Some things are better than no things (a response, of sort, to Mr. Collins)

You ask why this love for the petty things,
part natural, part affectation–
and my answer’s subjective, of course.

That morning flower, the fly on my wineglass–
the mouse turds on my kitchen counter are
proof my kitchen is worth traverse by small and large life alike.

I don’t know anything about Philip Larkin
or why he’s your death’s head–
I’m just starting to learn about poems.

But I do know this much.
The budding forsythia in early spring,
the sugar I put in my tea to temper the bitter.

Those things save me from thinking about the
howling void in my heart,
and no, I’m not trying to be melodramatic.

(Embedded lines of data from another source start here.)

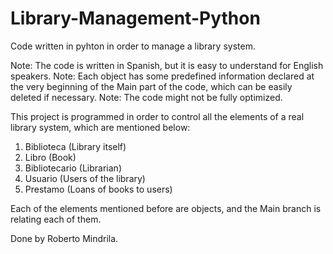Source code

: # Library-Management-Python
Code written in pyhton in order to manage a library system.

Note: The code is written in Spanish, but it is easy to understand for English speakers.
Note: Each object has some predefined information declared at the very beginning of the Main part of the code, which can be easily deleted if necessary.
Note: The code might not be fully optimized.

This project is programmed in order to control all the elements of a real library system, which are mentioned below:
1. Biblioteca (Library itself)
2. Libro (Book)
3. Bibliotecario (Librarian)
4. Usuario (Users of the library)
5. Prestamo (Loans of books to users)

Each of the elements mentioned before are objects, and the Main branch is relating each of them.

Done by Roberto Mindrila.
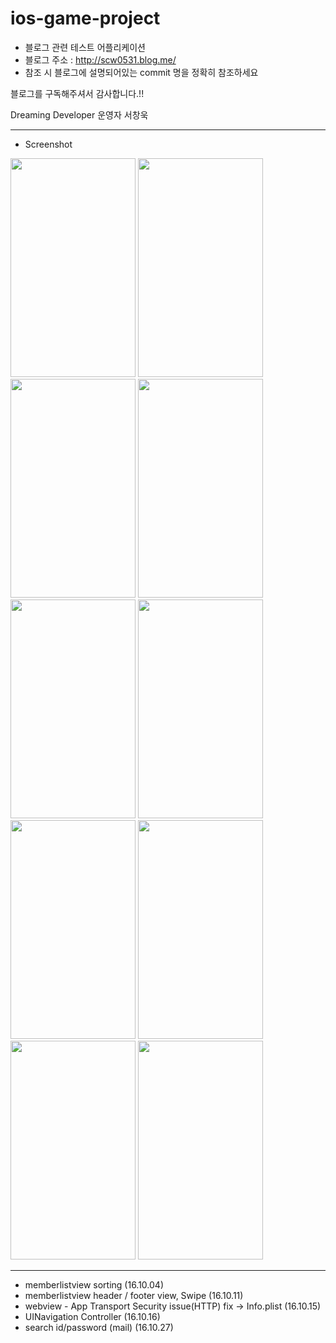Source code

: # ios-game-project

* 블로그 관련 테스트 어플리케이션
* 블로그 주소 : http://scw0531.blog.me/
* 참조 시 블로그에 설명되어있는 commit 명을 정확히 참조하세요

블로그를 구독해주셔서 감사합니다.!!

Dreaming Developer 운영자 서창욱

---------------------------------------
- Screenshot

<p align="left">
  <img src="https://github.com/seochangwook/ios-game-project/blob/master/IMG_0020.PNG" width="200" height="350">
  <img src="https://github.com/seochangwook/ios-game-project/blob/master/IMG_0021.PNG" width="200" height="350">
  <img src="https://github.com/seochangwook/ios-game-project/blob/master/IMG_0022.PNG" width="200" height="350">
  <img src="https://github.com/seochangwook/ios-game-project/blob/master/IMG_0023.PNG" width="200" height="350">
  <img src="https://github.com/seochangwook/ios-game-project/blob/master/IMG_0024.PNG" width="200" height="350">
  <img src="https://github.com/seochangwook/ios-game-project/blob/master/IMG_0025.PNG" width="200" height="350">
  <img src="https://github.com/seochangwook/ios-game-project/blob/master/IMG_0026.PNG" width="200" height="350">
  <img src="https://github.com/seochangwook/ios-game-project/blob/master/IMG_0032.PNG" width="200" height="350">
  <img src="https://github.com/seochangwook/ios-game-project/blob/master/IMG_0033.PNG" width="200" height="350">
  <img src="https://github.com/seochangwook/ios-game-project/blob/master/IMG_0035.PNG" width="200" height="350">
</p>

---------------------------------------
* memberlistview sorting (16.10.04)
* memberlistview header / footer view, Swipe (16.10.11)
* webview - App Transport Security issue(HTTP) fix -> Info.plist (16.10.15)
* UINavigation Controller (16.10.16)
* search id/password (mail) (16.10.27)
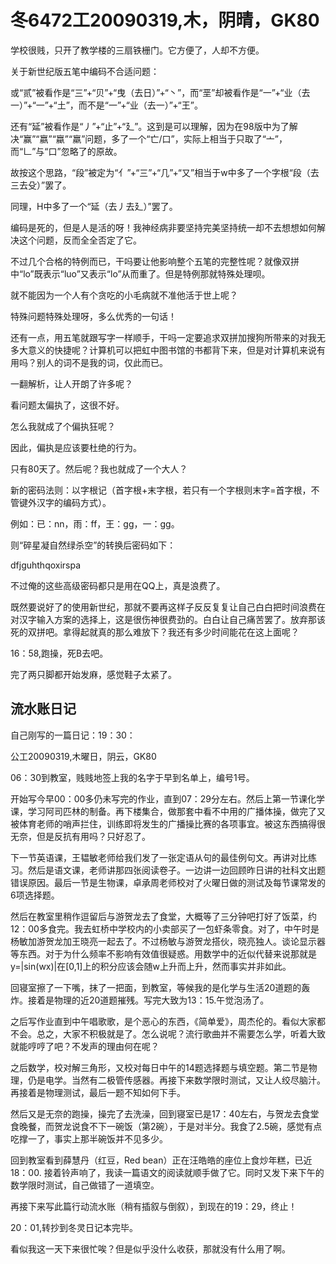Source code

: # 冬6472工20090319,木，阴晴，GK80

学校很贱，只开了教学楼的三扇铁栅门。它方便了，人却不方便。

关于新世纪版五笔中编码不合适问题：

或“贰”被看作是“三”+“贝”+“曳（去日）”+“丶”，而“垩”却被看作是“一”+“业（去一）”+“一”+“土”，而不是“一”+“业（去一）”+“王”。

还有“延”被看作是“丿”+“止”+“廴”。这到是可以理解，因为在98版中为了解决“赢”“嬴”“蠃”“羸”问题，多了一个“亡/口”，实际上相当于只取了“亠”，而“𠃊”与“口”忽略了的原故。

故按这个思路，“段”被定为“亻”+“三”+“几”+“又”相当于w中多了一个字根“段（去三去殳）”罢了。

同理，H中多了一个“延（去丿去廴）”罢了。

编码是死的，但是人是活的呀！我神经病非要坚持完美坚持统一却不去想想如何解决这个问题，反而全全否定了它。

不过几个合格的特例而已，干吗要让他影响整个五笔的完整性呢？就像双拼中“lo”既表示“luo”又表示“lo”从而重了。但是特例那就特殊处理呗。

就不能因为一个人有个贪吃的小毛病就不准他活于世上呢？

特殊问题特殊处理呀，多么优秀的一句话！

还有一点，用五笔就跟写字一样顺手，干吗一定要追求双拼加搜狗所带来的对我无多大意义的快捷呢？计算机可以把虹中图书馆的书都背下来，但是对计算机来说有用吗？别人的词不是我的词，仅此而已。

一翻解析，让人开朗了许多呢？

看问题太偏执了，这很不好。

怎么我就成了个偏执狂呢？

因此，偏执是应该要杜绝的行为。

只有80天了。然后呢？我也就成了一个大人？

新的密码法则：以字根记（首字根+末字根，若只有一个字根则末字=首字根，不管键外汉字的编码方式）。

例如：已：nn，雨：ff，王：gg，一：gg。

则“碎星凝自然绿杀空”的转换后密码如下：

dfjguhthqoxirspa

不过俺的这些高级密码都只是用在QQ上，真是浪费了。

既然要说好了的使用新世纪，那就不要再这样子反反复复让自己白白把时间浪费在对汉字输入方案的选择上，这是很伤神很费劲的。白白让自己痛苦罢了。放弃那该死的双拼吧。拿得起就真的那么难放下？我还有多少时间能花在这上面呢？

16：58,跑操，死B去吧。

完了两只脚都开始发麻，感觉鞋子太紧了。

## 流水账日记

自己刚写的一篇日记：19：30：

公工20090319,木曜日，阴云，GK80

06：30到教室，贱贱地签上我的名字于早到名单上，编号1号。

开始写今早00：00多仍未写完的作业，直到07：29分左右。然后上第一节课化学课，学习阿司匹林的制备。再下楼集合，做那套中看不中用的广播体操，做完了又被体育老师的哨声拦住，训练即将发生的广播操比赛的各项事宜。被这东西搞得很无奈，但是反抗有用吗？只好忍了。

下一节英语课，王韫敏老师给我们发了一张定语从句的最佳例句文。再讲对比练习。然后是语文课，老师讲那四张阅读卷子。一边讲一边回顾昨日讲的社科文出题错误原因。最后一节是生物课，卓承周老师校对了火曜日做的测试及每节课常发的6项选择题。

然后在教室里稍作逗留后与游贺龙去了食堂，大概等了三分钟吧打好了饭菜，约12：00多食完。我去虹桥中学校内的小卖部买了一包虾条零食。对了，中午时是杨敏加游贺龙加王晓亮一起去了。不过杨敏与游贺龙搭伙，晓亮独人。谈论显示器等东西。对于为什么频率不影响有效值很疑惑。用数学中的近似代替来说那就是y=|sin(wx)|在[0,1]上的积分应该会随w上升而上升，然而事实并非如此。

回寝室擦了一下嘴，抹了一把面，到教室，等候我的是化学与生活20道题的轰炸。接着是物理的近20道题摧残。写完大致为13：15.午觉泡汤了。

之后写作业直到中午唱歌歌，是个恶心的东西，《简单爱》，周杰伦的。看似大家都不会。总之，大家不积极就是了。怎么说呢？流行歌曲并不需要怎么学，听着大致就能哼哼了吧？不发声的理由何在呢？

之后数学，校对解三角形，又校对每日中午的14题选择题与填空题。第二节是物理，仍是电学。当然有二极管传感器。再接下来数学限时测试，又让人绞尽脑汁。再接着是物理测试，最后一题不知如何下手。

然后又是无奈的跑操，操完了去洗澡，回到寝室已是17：40左右，与贺龙去食堂食晚餐，而贺龙说食不下一碗饭（第2碗），于是对半分。我食了2.5碗，感觉有点吃撑一了，事实上那半碗饭并不见多少。

回到教室看到薛慧丹（红豆，Red bean）正在汪皓皓的座位上食炒年糕，已近18：00. 接着铃声响了，我读一篇语文的阅读就顺手做了它。同时又发下来下午的数学限时测试，自己做错了一道填空。

再接下来写此篇行动流水账（稍有插叙与倒叙），到现在的19：29，终止！

20：01,转抄到冬灵日记本完毕。

看似我这一天下来很忙唉？但是似乎没什么收获，那就没有什么用了啊。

Somedays, those no things are all I can take, in contrast to what you suggest.
What you suggest can’t bear contemplation,
not without self-annihilation.

Some of us, dear Mr. Collins, we should not,
cannot all be alone in our rooms,
throwing ourselves against the wall of life.

That thrust does not oppose the wall of death–
it is the same thing, because in the throwing,
some of us don’t know when to stop.

In hurling at the question of meaning,
the enigma of origins,
we cannot discern our selves– others.

Better the firefly,
the droplet on the green leaf,
the fragrant soap in the tub that slickens and scrubs.

Each small beauty leaves us touched with its grace,
grateful and cleansed with the notion of some thing
smaller than something large– existential.

Smaller than some thing that contemplates
whether we are some one or no one,
have accomplished some thing or no thing at all.

The maul of sense, in those circumstances,
would be to dwell on those no things
not petty or affected at all.

We solve no great mysteries, but we are some things rather than no things.

(With apologies and references to Billy Collins’ “No Things” from Ballistics, 2008.)